Work to complete: Down to the final line, write out the material beneath exactly, without pictures.

Data block:
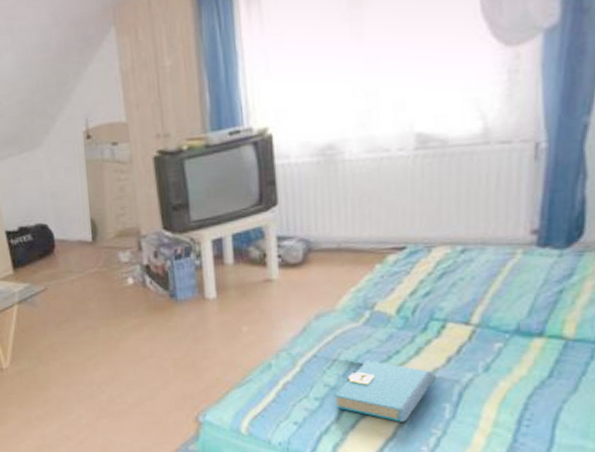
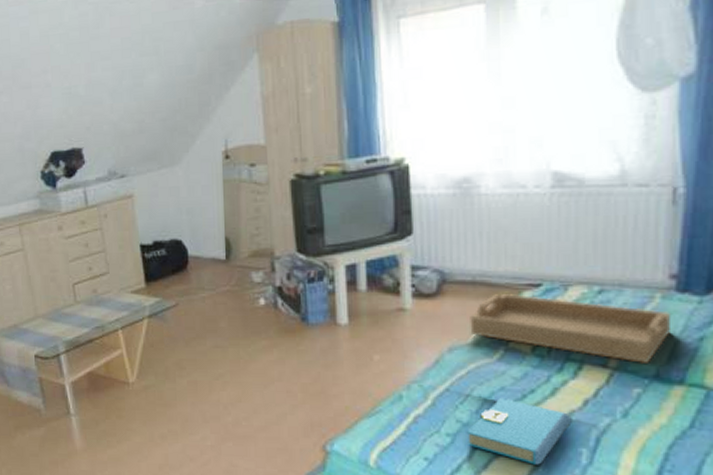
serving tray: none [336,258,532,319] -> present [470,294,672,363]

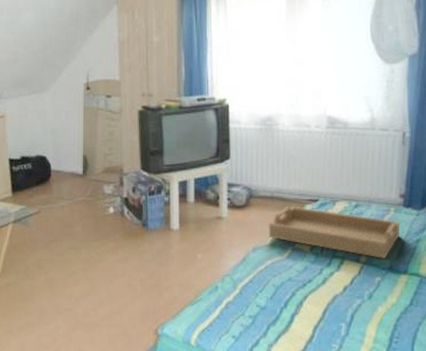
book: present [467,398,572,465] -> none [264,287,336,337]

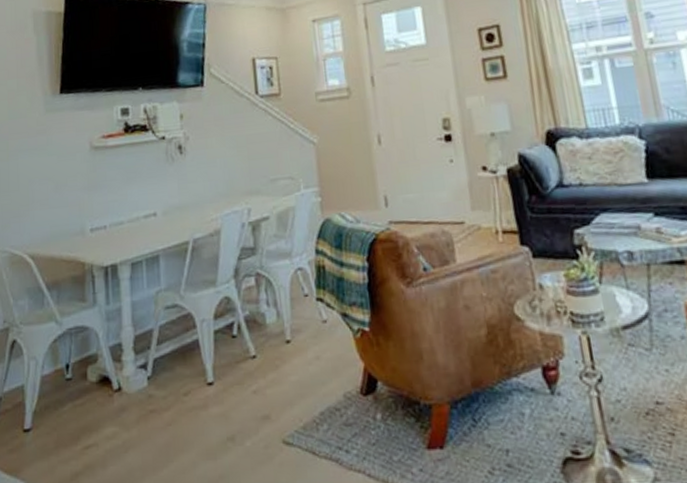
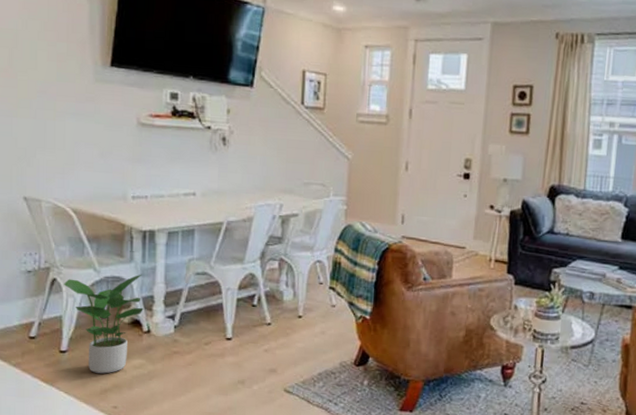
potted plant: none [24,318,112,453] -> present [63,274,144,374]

Answer to the exercise:
serving tray: none [336,258,532,319] -> present [470,294,672,363]

book: present [467,398,572,465] -> none [264,287,336,337]

potted plant: none [24,318,112,453] -> present [63,274,144,374]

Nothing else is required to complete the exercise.